WORK TO COMPLETE: The expected output is the full set of entries, retyped verbatim, pictures excluded.

AVAILABLE DATA:
——
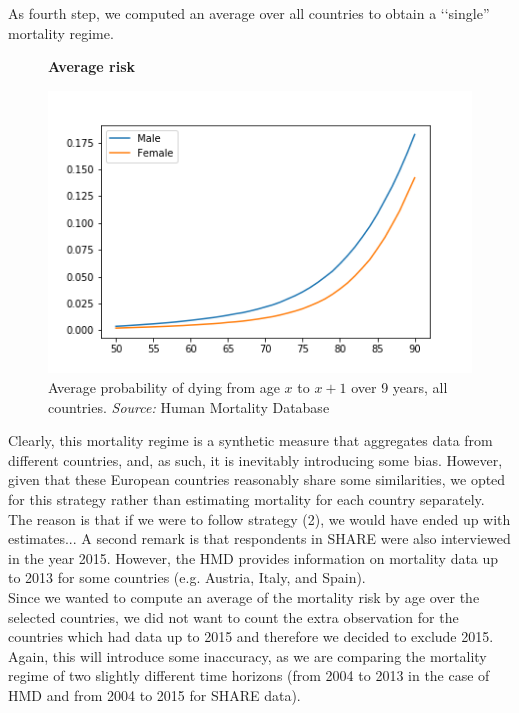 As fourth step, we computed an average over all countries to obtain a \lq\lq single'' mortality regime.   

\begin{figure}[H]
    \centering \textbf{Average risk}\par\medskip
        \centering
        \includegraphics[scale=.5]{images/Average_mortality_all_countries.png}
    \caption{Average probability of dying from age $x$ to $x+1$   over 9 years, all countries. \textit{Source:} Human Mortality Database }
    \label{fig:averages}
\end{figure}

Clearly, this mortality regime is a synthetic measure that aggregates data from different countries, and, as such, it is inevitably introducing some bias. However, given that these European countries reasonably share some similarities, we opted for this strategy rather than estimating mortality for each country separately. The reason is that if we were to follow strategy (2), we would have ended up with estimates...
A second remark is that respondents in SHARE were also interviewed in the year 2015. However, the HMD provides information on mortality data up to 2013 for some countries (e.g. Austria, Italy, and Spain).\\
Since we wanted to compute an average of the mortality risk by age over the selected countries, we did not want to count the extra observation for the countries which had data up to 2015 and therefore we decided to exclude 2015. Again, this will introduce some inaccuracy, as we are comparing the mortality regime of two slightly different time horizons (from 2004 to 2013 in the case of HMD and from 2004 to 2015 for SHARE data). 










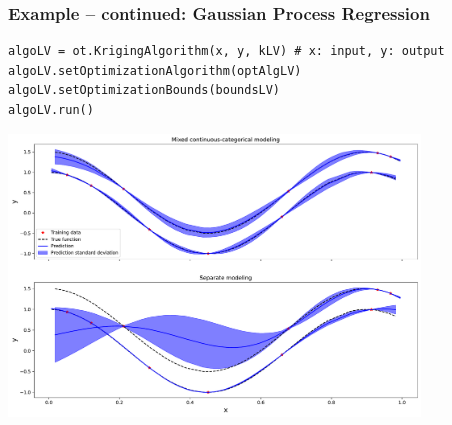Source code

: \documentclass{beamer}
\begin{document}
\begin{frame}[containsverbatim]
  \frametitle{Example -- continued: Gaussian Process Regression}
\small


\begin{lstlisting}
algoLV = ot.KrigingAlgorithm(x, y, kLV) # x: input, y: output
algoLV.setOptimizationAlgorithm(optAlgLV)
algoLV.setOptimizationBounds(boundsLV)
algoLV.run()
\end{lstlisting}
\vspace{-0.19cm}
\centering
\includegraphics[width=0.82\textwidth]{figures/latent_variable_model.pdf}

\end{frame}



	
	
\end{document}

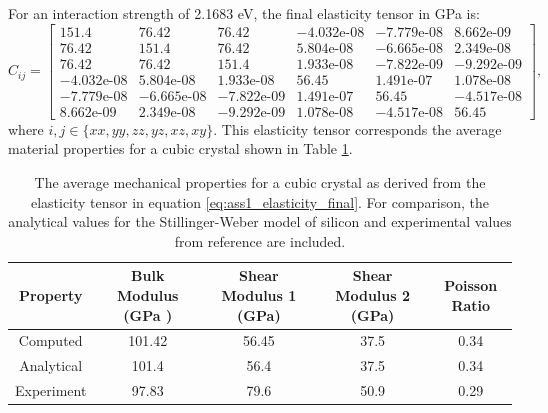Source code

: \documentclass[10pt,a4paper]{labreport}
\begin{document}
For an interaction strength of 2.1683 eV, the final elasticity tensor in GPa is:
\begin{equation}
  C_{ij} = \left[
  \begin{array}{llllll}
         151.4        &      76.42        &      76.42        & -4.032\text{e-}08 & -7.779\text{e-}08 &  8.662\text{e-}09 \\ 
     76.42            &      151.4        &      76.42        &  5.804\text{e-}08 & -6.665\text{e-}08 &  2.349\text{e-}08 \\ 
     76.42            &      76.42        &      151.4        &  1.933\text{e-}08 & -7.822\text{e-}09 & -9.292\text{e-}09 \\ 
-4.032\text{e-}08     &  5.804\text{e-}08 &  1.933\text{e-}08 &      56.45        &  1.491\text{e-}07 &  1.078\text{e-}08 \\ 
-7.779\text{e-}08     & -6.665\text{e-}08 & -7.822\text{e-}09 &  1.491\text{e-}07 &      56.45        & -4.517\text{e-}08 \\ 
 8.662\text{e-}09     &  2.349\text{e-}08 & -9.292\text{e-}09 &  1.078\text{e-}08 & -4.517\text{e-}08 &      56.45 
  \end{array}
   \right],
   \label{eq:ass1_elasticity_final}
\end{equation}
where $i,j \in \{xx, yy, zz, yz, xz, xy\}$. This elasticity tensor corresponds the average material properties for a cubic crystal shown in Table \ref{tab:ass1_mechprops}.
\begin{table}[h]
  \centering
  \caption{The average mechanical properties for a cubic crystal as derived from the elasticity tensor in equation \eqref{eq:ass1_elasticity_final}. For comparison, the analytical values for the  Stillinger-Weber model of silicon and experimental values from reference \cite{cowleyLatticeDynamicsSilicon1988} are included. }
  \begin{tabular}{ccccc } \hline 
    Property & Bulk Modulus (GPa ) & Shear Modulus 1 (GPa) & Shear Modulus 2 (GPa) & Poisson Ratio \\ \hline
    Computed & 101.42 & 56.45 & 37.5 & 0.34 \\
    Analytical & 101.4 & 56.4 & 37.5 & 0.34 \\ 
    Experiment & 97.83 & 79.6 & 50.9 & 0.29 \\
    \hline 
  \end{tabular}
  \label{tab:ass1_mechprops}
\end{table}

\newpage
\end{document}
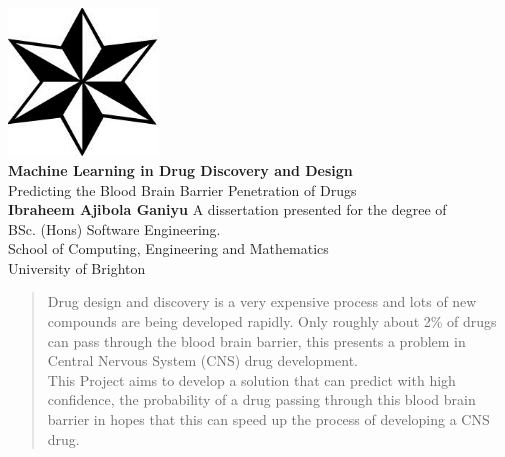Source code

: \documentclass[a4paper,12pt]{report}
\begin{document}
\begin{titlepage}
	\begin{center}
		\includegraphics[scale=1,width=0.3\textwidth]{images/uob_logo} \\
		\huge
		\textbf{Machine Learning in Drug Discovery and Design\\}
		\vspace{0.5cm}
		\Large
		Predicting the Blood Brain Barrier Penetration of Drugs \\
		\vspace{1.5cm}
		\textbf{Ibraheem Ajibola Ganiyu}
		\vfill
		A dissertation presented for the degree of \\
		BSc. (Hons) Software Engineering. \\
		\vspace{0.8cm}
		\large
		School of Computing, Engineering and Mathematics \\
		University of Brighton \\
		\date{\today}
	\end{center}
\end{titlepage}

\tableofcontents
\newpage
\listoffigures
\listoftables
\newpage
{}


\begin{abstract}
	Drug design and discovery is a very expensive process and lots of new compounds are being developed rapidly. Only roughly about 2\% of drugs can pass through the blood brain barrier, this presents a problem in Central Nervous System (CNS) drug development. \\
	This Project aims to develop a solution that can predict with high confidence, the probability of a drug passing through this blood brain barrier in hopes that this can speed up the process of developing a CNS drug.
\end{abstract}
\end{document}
——
EXERCISE SOLUTION:
 As fourth step, we computed an average over all countries to obtain a \lq\lq single'' mortality regime.   

\begin{figure}[H]
    \centering \textbf{Average risk}\par\medskip
        \centering
        \includegraphics[scale=.5]{images/Average_mortality_all_countries.png}
    \caption{Average probability of dying from age $x$ to $x+1$   over 9 years, all countries. \textit{Source:} Human Mortality Database }
    \label{fig:averages}
\end{figure}

Clearly, this mortality regime is a synthetic measure that aggregates data from different countries, and, as such, it is inevitably introducing some bias. However, given that these European countries reasonably share some similarities, we opted for this strategy rather than estimating mortality for each country separately. The reason is that if we were to follow strategy (2), we would have ended up with estimates...
A second remark is that respondents in SHARE were also interviewed in the year 2015. However, the HMD provides information on mortality data up to 2013 for some countries (e.g. Austria, Italy, and Spain).\\
Since we wanted to compute an average of the mortality risk by age over the selected countries, we did not want to count the extra observation for the countries which had data up to 2015 and therefore we decided to exclude 2015. Again, this will introduce some inaccuracy, as we are comparing the mortality regime of two slightly different time horizons (from 2004 to 2013 in the case of HMD and from 2004 to 2015 for SHARE data). 










Source code

: \documentclass{beamer}
\begin{document}
\begin{frame}[containsverbatim]
  \frametitle{Example -- continued: Gaussian Process Regression}
\small


\begin{lstlisting}
algoLV = ot.KrigingAlgorithm(x, y, kLV) # x: input, y: output
algoLV.setOptimizationAlgorithm(optAlgLV)
algoLV.setOptimizationBounds(boundsLV)
algoLV.run()
\end{lstlisting}
\vspace{-0.19cm}
\centering
\includegraphics[width=0.82\textwidth]{figures/latent_variable_model.pdf}

\end{frame}



	
	
\end{document}

Source code

: \documentclass[10pt,a4paper]{labreport}
\begin{document}
For an interaction strength of 2.1683 eV, the final elasticity tensor in GPa is:
\begin{equation}
  C_{ij} = \left[
  \begin{array}{llllll}
         151.4        &      76.42        &      76.42        & -4.032\text{e-}08 & -7.779\text{e-}08 &  8.662\text{e-}09 \\ 
     76.42            &      151.4        &      76.42        &  5.804\text{e-}08 & -6.665\text{e-}08 &  2.349\text{e-}08 \\ 
     76.42            &      76.42        &      151.4        &  1.933\text{e-}08 & -7.822\text{e-}09 & -9.292\text{e-}09 \\ 
-4.032\text{e-}08     &  5.804\text{e-}08 &  1.933\text{e-}08 &      56.45        &  1.491\text{e-}07 &  1.078\text{e-}08 \\ 
-7.779\text{e-}08     & -6.665\text{e-}08 & -7.822\text{e-}09 &  1.491\text{e-}07 &      56.45        & -4.517\text{e-}08 \\ 
 8.662\text{e-}09     &  2.349\text{e-}08 & -9.292\text{e-}09 &  1.078\text{e-}08 & -4.517\text{e-}08 &      56.45 
  \end{array}
   \right],
   \label{eq:ass1_elasticity_final}
\end{equation}
where $i,j \in \{xx, yy, zz, yz, xz, xy\}$. This elasticity tensor corresponds the average material properties for a cubic crystal shown in Table \ref{tab:ass1_mechprops}.
\begin{table}[h]
  \centering
  \caption{The average mechanical properties for a cubic crystal as derived from the elasticity tensor in equation \eqref{eq:ass1_elasticity_final}. For comparison, the analytical values for the  Stillinger-Weber model of silicon and experimental values from reference \cite{cowleyLatticeDynamicsSilicon1988} are included. }
  \begin{tabular}{ccccc } \hline 
    Property & Bulk Modulus (GPa ) & Shear Modulus 1 (GPa) & Shear Modulus 2 (GPa) & Poisson Ratio \\ \hline
    Computed & 101.42 & 56.45 & 37.5 & 0.34 \\
    Analytical & 101.4 & 56.4 & 37.5 & 0.34 \\ 
    Experiment & 97.83 & 79.6 & 50.9 & 0.29 \\
    \hline 
  \end{tabular}
  \label{tab:ass1_mechprops}
\end{table}

\newpage
\end{document}
Source code

: \documentclass[a4paper,12pt]{report}
\begin{document}
\begin{titlepage}
	\begin{center}
		\includegraphics[scale=1,width=0.3\textwidth]{images/uob_logo} \\
		\huge
		\textbf{Machine Learning in Drug Discovery and Design\\}
		\vspace{0.5cm}
		\Large
		Predicting the Blood Brain Barrier Penetration of Drugs \\
		\vspace{1.5cm}
		\textbf{Ibraheem Ajibola Ganiyu}
		\vfill
		A dissertation presented for the degree of \\
		BSc. (Hons) Software Engineering. \\
		\vspace{0.8cm}
		\large
		School of Computing, Engineering and Mathematics \\
		University of Brighton \\
		\date{\today}
	\end{center}
\end{titlepage}

\tableofcontents
\newpage
\listoffigures
\listoftables
\newpage
{}


\begin{abstract}
	Drug design and discovery is a very expensive process and lots of new compounds are being developed rapidly. Only roughly about 2\% of drugs can pass through the blood brain barrier, this presents a problem in Central Nervous System (CNS) drug development. \\
	This Project aims to develop a solution that can predict with high confidence, the probability of a drug passing through this blood brain barrier in hopes that this can speed up the process of developing a CNS drug.
\end{abstract}
\end{document}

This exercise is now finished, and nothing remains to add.